### WHAT TO WORK ON
Your reply should be the full listing, copied exactly.

### DATA SECTION
○ ○ ○ ○ ○ ○ ○
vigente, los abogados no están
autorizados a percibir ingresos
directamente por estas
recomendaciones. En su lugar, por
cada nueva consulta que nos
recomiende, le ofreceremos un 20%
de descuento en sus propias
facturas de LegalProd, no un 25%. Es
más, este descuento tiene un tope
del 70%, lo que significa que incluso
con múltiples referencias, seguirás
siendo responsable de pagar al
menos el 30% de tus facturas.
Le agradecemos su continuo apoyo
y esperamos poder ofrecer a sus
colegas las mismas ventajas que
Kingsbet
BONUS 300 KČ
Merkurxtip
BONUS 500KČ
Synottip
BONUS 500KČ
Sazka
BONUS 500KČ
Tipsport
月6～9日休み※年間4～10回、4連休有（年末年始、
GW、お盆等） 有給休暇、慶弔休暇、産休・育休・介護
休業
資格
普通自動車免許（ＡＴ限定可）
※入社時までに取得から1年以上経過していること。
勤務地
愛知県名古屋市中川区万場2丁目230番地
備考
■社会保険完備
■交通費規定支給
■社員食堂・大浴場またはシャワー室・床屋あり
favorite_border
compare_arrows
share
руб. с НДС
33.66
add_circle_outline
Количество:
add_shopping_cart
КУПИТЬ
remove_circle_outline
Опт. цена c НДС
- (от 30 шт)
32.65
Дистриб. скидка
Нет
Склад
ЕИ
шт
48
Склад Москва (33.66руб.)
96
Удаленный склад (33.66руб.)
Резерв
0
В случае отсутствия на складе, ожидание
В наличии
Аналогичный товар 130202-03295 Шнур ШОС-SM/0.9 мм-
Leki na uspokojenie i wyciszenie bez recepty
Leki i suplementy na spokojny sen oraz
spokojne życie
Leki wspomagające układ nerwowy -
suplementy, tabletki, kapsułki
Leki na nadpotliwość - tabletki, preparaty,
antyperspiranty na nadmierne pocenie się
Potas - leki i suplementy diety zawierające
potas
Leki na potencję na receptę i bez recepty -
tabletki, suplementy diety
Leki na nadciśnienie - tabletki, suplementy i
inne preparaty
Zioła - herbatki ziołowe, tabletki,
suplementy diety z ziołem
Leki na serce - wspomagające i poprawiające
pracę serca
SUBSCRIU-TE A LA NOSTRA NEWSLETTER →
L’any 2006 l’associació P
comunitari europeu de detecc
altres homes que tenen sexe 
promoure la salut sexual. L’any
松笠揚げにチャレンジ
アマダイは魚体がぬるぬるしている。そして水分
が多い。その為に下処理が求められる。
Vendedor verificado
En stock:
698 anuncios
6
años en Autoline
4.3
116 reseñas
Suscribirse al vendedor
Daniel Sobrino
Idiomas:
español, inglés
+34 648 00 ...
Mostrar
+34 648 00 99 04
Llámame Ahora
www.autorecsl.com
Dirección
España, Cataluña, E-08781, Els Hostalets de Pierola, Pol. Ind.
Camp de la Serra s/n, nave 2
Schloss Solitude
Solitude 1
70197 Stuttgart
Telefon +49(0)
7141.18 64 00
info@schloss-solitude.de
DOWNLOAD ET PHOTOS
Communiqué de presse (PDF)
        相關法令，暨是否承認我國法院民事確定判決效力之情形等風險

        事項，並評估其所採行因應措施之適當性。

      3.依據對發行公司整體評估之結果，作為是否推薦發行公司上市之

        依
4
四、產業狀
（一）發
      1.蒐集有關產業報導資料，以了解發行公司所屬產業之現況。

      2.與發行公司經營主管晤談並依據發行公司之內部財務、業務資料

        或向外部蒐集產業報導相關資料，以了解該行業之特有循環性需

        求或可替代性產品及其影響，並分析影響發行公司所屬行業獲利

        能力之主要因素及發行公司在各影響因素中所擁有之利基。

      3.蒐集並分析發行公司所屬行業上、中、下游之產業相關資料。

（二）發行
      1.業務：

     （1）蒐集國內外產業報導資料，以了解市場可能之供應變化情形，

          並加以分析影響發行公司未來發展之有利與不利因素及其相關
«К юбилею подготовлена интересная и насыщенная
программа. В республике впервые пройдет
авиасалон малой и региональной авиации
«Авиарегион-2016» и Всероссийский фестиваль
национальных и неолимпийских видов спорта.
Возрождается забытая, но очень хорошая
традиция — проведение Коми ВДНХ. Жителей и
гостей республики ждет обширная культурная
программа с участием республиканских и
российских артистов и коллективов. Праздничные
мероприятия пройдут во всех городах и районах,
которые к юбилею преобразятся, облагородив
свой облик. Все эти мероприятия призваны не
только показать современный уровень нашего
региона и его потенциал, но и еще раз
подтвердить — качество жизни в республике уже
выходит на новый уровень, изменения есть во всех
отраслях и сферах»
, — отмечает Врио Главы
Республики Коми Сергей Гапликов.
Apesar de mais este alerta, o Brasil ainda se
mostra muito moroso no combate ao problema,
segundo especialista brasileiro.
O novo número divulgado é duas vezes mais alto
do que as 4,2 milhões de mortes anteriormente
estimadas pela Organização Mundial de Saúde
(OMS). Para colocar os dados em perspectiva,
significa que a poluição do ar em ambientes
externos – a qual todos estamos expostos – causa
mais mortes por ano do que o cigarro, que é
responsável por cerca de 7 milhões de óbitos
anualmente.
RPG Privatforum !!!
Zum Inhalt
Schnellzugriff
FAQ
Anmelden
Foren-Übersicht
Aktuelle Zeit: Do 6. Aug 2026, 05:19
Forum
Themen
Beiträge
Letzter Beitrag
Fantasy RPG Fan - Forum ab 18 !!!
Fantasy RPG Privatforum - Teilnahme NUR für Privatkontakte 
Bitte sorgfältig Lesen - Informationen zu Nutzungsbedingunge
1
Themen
○ ○ ○ ○ ○ ○ ○
### RESPONSE BOX
vigente, los abogados no están
autorizados a percibir ingresos
directamente por estas
recomendaciones. En su lugar, por
cada nueva consulta que nos
recomiende, le ofreceremos un 20%
de descuento en sus propias
facturas de LegalProd, no un 25%. Es
más, este descuento tiene un tope
del 70%, lo que significa que incluso
con múltiples referencias, seguirás
siendo responsable de pagar al
menos el 30% de tus facturas.
Le agradecemos su continuo apoyo
y esperamos poder ofrecer a sus
colegas las mismas ventajas que
Kingsbet
BONUS 300 KČ
Merkurxtip
BONUS 500KČ
Synottip
BONUS 500KČ
Sazka
BONUS 500KČ
Tipsport
月6～9日休み※年間4～10回、4連休有（年末年始、
GW、お盆等） 有給休暇、慶弔休暇、産休・育休・介護
休業
資格
普通自動車免許（ＡＴ限定可）
※入社時までに取得から1年以上経過していること。
勤務地
愛知県名古屋市中川区万場2丁目230番地
備考
■社会保険完備
■交通費規定支給
■社員食堂・大浴場またはシャワー室・床屋あり
favorite_border
compare_arrows
share
руб. с НДС
33.66
add_circle_outline
Количество:
add_shopping_cart
КУПИТЬ
remove_circle_outline
Опт. цена c НДС
- (от 30 шт)
32.65
Дистриб. скидка
Нет
Склад
ЕИ
шт
48
Склад Москва (33.66руб.)
96
Удаленный склад (33.66руб.)
Резерв
0
В случае отсутствия на складе, ожидание
В наличии
Аналогичный товар 130202-03295 Шнур ШОС-SM/0.9 мм-
Leki na uspokojenie i wyciszenie bez recepty
Leki i suplementy na spokojny sen oraz
spokojne życie
Leki wspomagające układ nerwowy -
suplementy, tabletki, kapsułki
Leki na nadpotliwość - tabletki, preparaty,
antyperspiranty na nadmierne pocenie się
Potas - leki i suplementy diety zawierające
potas
Leki na potencję na receptę i bez recepty -
tabletki, suplementy diety
Leki na nadciśnienie - tabletki, suplementy i
inne preparaty
Zioła - herbatki ziołowe, tabletki,
suplementy diety z ziołem
Leki na serce - wspomagające i poprawiające
pracę serca
SUBSCRIU-TE A LA NOSTRA NEWSLETTER →
L’any 2006 l’associació P
comunitari europeu de detecc
altres homes que tenen sexe 
promoure la salut sexual. L’any
松笠揚げにチャレンジ
アマダイは魚体がぬるぬるしている。そして水分
が多い。その為に下処理が求められる。
Vendedor verificado
En stock:
698 anuncios
6
años en Autoline
4.3
116 reseñas
Suscribirse al vendedor
Daniel Sobrino
Idiomas:
español, inglés
+34 648 00 ...
Mostrar
+34 648 00 99 04
Llámame Ahora
www.autorecsl.com
Dirección
España, Cataluña, E-08781, Els Hostalets de Pierola, Pol. Ind.
Camp de la Serra s/n, nave 2
Schloss Solitude
Solitude 1
70197 Stuttgart
Telefon +49(0)
7141.18 64 00
info@schloss-solitude.de
DOWNLOAD ET PHOTOS
Communiqué de presse (PDF)
        相關法令，暨是否承認我國法院民事確定判決效力之情形等風險

        事項，並評估其所採行因應措施之適當性。

      3.依據對發行公司整體評估之結果，作為是否推薦發行公司上市之

        依
4
四、產業狀
（一）發
      1.蒐集有關產業報導資料，以了解發行公司所屬產業之現況。

      2.與發行公司經營主管晤談並依據發行公司之內部財務、業務資料

        或向外部蒐集產業報導相關資料，以了解該行業之特有循環性需

        求或可替代性產品及其影響，並分析影響發行公司所屬行業獲利

        能力之主要因素及發行公司在各影響因素中所擁有之利基。

      3.蒐集並分析發行公司所屬行業上、中、下游之產業相關資料。

（二）發行
      1.業務：

     （1）蒐集國內外產業報導資料，以了解市場可能之供應變化情形，

          並加以分析影響發行公司未來發展之有利與不利因素及其相關
«К юбилею подготовлена интересная и насыщенная
программа. В республике впервые пройдет
авиасалон малой и региональной авиации
«Авиарегион-2016» и Всероссийский фестиваль
национальных и неолимпийских видов спорта.
Возрождается забытая, но очень хорошая
традиция — проведение Коми ВДНХ. Жителей и
гостей республики ждет обширная культурная
программа с участием республиканских и
российских артистов и коллективов. Праздничные
мероприятия пройдут во всех городах и районах,
которые к юбилею преобразятся, облагородив
свой облик. Все эти мероприятия призваны не
только показать современный уровень нашего
региона и его потенциал, но и еще раз
подтвердить — качество жизни в республике уже
выходит на новый уровень, изменения есть во всех
отраслях и сферах»
, — отмечает Врио Главы
Республики Коми Сергей Гапликов.
Apesar de mais este alerta, o Brasil ainda se
mostra muito moroso no combate ao problema,
segundo especialista brasileiro.
O novo número divulgado é duas vezes mais alto
do que as 4,2 milhões de mortes anteriormente
estimadas pela Organização Mundial de Saúde
(OMS). Para colocar os dados em perspectiva,
significa que a poluição do ar em ambientes
externos – a qual todos estamos expostos – causa
mais mortes por ano do que o cigarro, que é
responsável por cerca de 7 milhões de óbitos
anualmente.
RPG Privatforum !!!
Zum Inhalt
Schnellzugriff
FAQ
Anmelden
Foren-Übersicht
Aktuelle Zeit: Do 6. Aug 2026, 05:19
Forum
Themen
Beiträge
Letzter Beitrag
Fantasy RPG Fan - Forum ab 18 !!!
Fantasy RPG Privatforum - Teilnahme NUR für Privatkontakte 
Bitte sorgfältig Lesen - Informationen zu Nutzungsbedingunge
1
Themen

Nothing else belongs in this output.